§ **DIRECTIONS FOR THIS TASK**:
From top to bottom, return the records that follow exactly.

Collected data

________________________

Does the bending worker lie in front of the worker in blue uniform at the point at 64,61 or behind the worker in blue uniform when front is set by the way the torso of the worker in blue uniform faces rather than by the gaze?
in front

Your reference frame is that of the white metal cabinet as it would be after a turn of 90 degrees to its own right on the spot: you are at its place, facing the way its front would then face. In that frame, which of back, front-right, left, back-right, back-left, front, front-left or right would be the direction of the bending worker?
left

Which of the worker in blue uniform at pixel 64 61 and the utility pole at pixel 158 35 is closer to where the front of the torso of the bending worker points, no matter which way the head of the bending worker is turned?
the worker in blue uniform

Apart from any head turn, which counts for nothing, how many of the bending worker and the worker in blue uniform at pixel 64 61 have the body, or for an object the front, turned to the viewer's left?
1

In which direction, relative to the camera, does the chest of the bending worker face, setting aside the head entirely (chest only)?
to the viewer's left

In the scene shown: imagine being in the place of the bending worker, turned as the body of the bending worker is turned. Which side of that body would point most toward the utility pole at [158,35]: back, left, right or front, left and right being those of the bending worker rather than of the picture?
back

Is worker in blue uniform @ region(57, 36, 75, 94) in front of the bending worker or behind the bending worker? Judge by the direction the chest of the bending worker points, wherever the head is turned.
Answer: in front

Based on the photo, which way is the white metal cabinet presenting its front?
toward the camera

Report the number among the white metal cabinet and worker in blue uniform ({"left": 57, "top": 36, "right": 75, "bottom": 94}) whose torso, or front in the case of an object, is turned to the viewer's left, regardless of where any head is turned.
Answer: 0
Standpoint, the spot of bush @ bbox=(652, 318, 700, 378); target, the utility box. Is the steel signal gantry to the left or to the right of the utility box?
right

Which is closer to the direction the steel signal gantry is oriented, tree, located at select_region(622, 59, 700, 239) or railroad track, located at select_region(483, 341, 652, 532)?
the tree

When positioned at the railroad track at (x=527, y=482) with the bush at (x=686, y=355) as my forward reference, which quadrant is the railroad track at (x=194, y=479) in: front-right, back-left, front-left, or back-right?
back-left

________________________

§ **EXERCISE SOLUTION**:
Does the bending worker lie in front of the worker in blue uniform at the point at 64,61 or behind the worker in blue uniform when front is set by the way the torso of the worker in blue uniform faces rather than by the gaze?
in front

Your reference frame is that of the white metal cabinet as it would be after a turn of 90 degrees to its own right on the spot: you are at its place, facing the way its front would then face. In that frame, which of back, front-right, left, back-right, back-left, front, front-left or right would be the direction of the bending worker?
left

Which of the worker in blue uniform at pixel 64 61 and the utility pole at pixel 158 35 is closer to where the front of the torso of the bending worker points, no matter which way the head of the bending worker is turned?
the worker in blue uniform

Apart from any head turn, which counts for nothing, how many of the bending worker and the worker in blue uniform at pixel 64 61 have the body, or for an object the front, turned to the viewer's left?
1

In which direction, relative to the camera, does the chest of the bending worker face, setting aside the head entirely (chest only)?
to the viewer's left

In the scene shown: imagine being in the place of the bending worker, turned as the body of the bending worker is turned. Which side of that body would point most toward the utility pole at [158,35]: back, left, right or front, left and right being those of the bending worker rather than of the picture?
back

Is worker in blue uniform @ region(57, 36, 75, 94) in front of the bending worker or behind the bending worker? Judge by the direction the chest of the bending worker points, wherever the head is turned.
Answer: in front

Based on the photo, which way is the white metal cabinet presenting its front?
toward the camera

Report the number among the white metal cabinet and worker in blue uniform ({"left": 57, "top": 36, "right": 75, "bottom": 94}) whose torso, or front in the case of an object, is turned to the viewer's left, regardless of where any head is turned.
Answer: 0
Standpoint, the spot of bush @ bbox=(652, 318, 700, 378); target, the utility box. Is the steel signal gantry to the left or to the right of the utility box?
right

Which is closer to the direction the steel signal gantry is oriented, tree, located at select_region(622, 59, 700, 239) or railroad track, located at select_region(483, 341, 652, 532)?
the tree

When positioned at the railroad track at (x=527, y=482) with the bush at (x=686, y=355) as my forward reference, which quadrant is the railroad track at (x=194, y=479) in: front-right, back-left, front-left, or back-right?
back-left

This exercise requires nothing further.